Photo Voltaic Systems

A photovoltaic (PV) system directly converts sunlight into electricity. The basic device of a

PV system is the PV cell. Cells may be grouped to form panels or arrays. The voltage and current

available at the terminals of a PV device may directly feed small loads such as lighting systems and

dc motors. A photovoltaic cell is basically a semiconductor diode whose pn junction is exposed to

light. Photovoltaic cells are made of several types of semiconductors using different manufacturing

processes. The incidence of light on the cell generates charge carriers that originate an electric

current if the cell is short circuited.

Fig.1.Equivalent Circuit of a PV Device including the series and parallel Resistances

The equivalent circuit of PV cell is shown in Fig.1. In the above diagram the PV cell is

represented by a current source in parallel with diode.
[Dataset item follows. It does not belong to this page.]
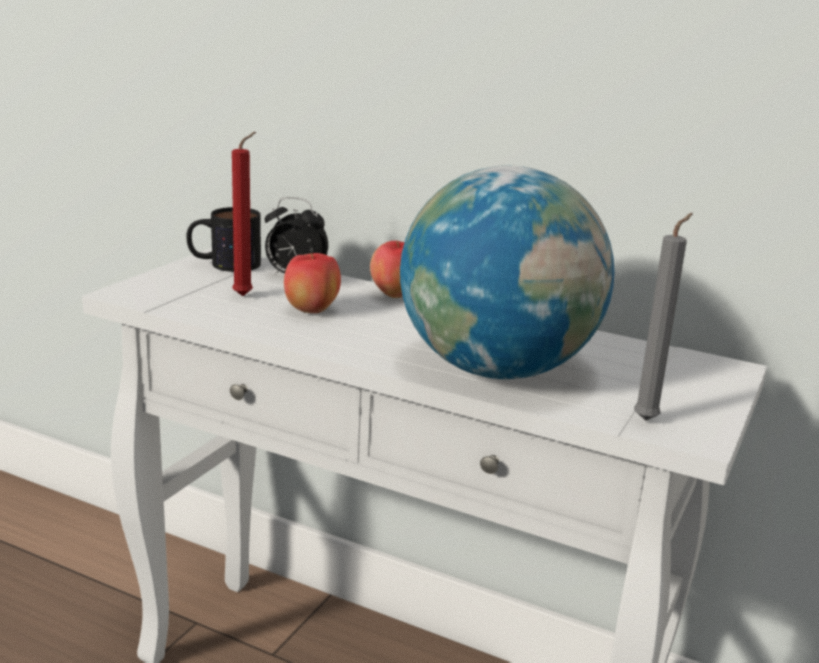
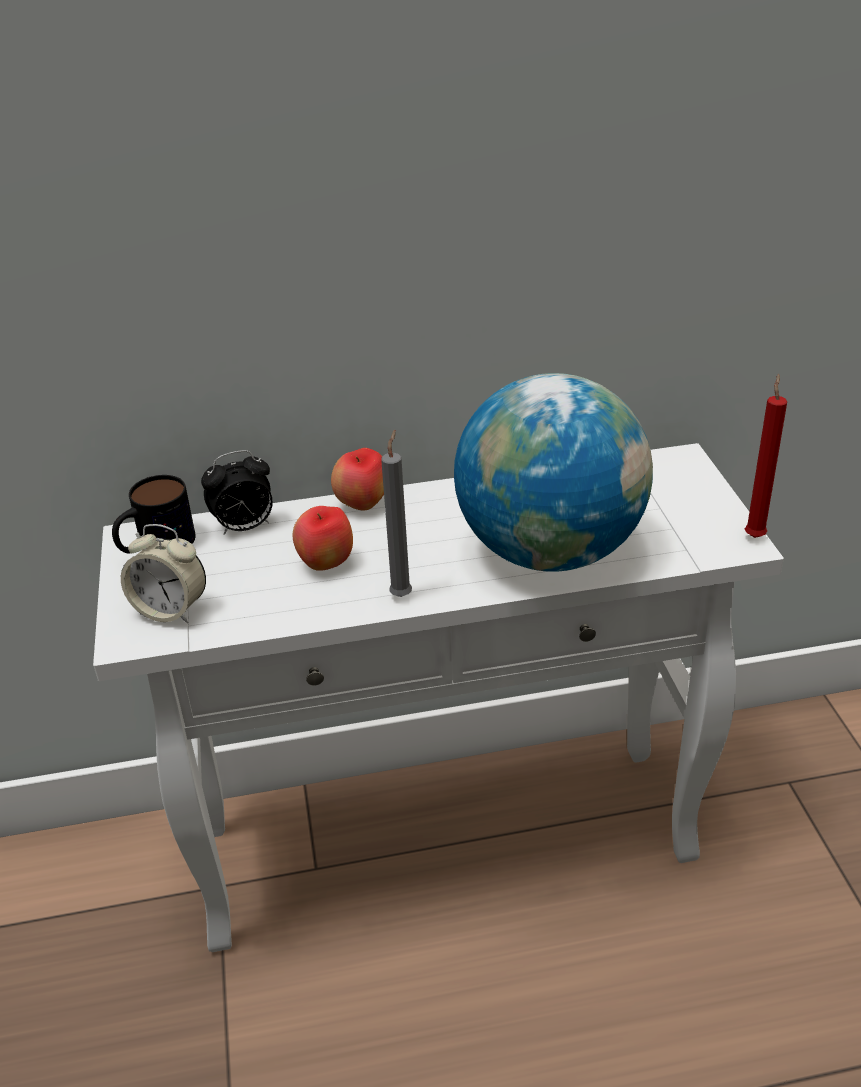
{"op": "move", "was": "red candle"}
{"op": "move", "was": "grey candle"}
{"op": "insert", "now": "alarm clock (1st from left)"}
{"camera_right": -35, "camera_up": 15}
Rs and Rp represent series and parallel

resistance respectively. The output current and voltage from PV cell are represented by I and V.

A grid-connected PV system based on a single central inverter is one of the most prevailing

configurations since, under uniform irradiance conditions of the PV panels, it represents a good

trade-off between the extracted energy and the design complexity of the power inverter.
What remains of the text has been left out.